--- MATERIALS PROVIDED ---

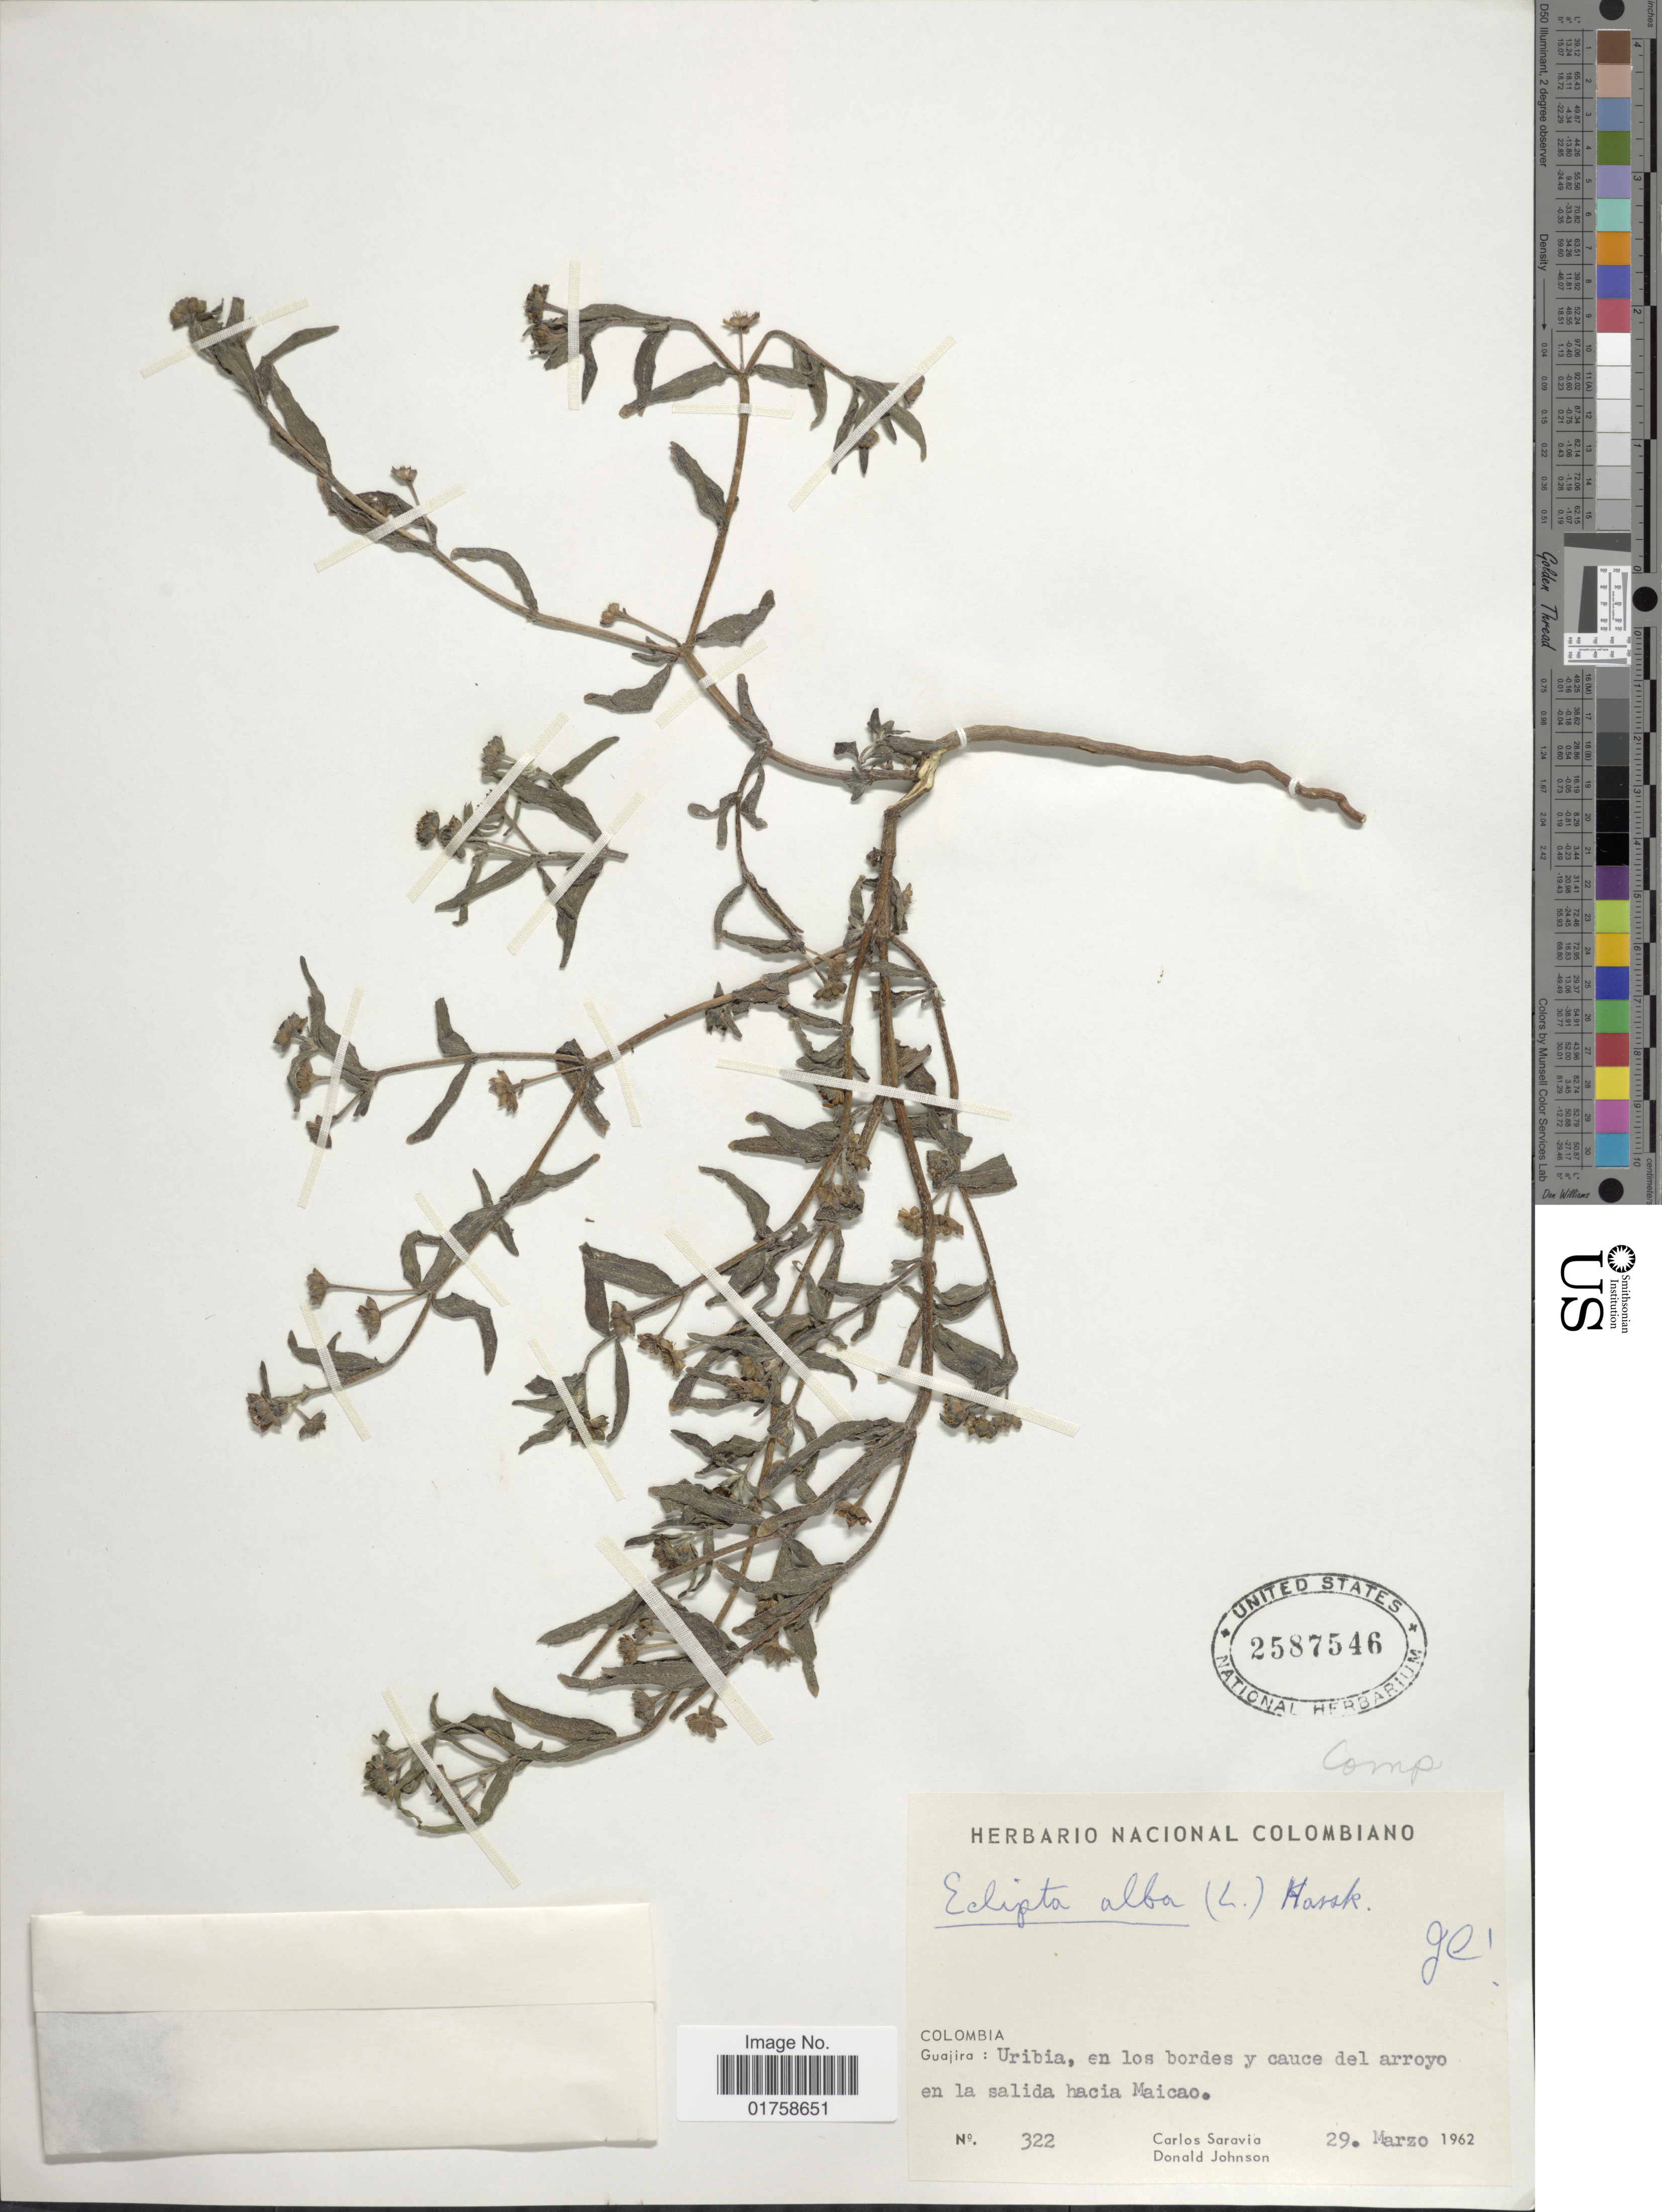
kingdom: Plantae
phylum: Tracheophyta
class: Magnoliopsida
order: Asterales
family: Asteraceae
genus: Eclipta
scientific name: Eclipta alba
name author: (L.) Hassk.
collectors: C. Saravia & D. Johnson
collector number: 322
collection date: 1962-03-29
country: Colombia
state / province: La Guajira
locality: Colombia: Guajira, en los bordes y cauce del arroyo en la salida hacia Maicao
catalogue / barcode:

---

Copy out, word for word, the lines running from the one that holds "family: Asteraceae" through the end of the entries, with both ends included.

family: Asteraceae
genus: Eclipta
scientific name: Eclipta alba
name author: (L.) Hassk.
collectors: C. Saravia & D. Johnson
collector number: 322
collection date: 1962-03-29
country: Colombia
state / province: La Guajira
locality: Colombia: Guajira, en los bordes y cauce del arroyo en la salida hacia Maicao
catalogue / barcode:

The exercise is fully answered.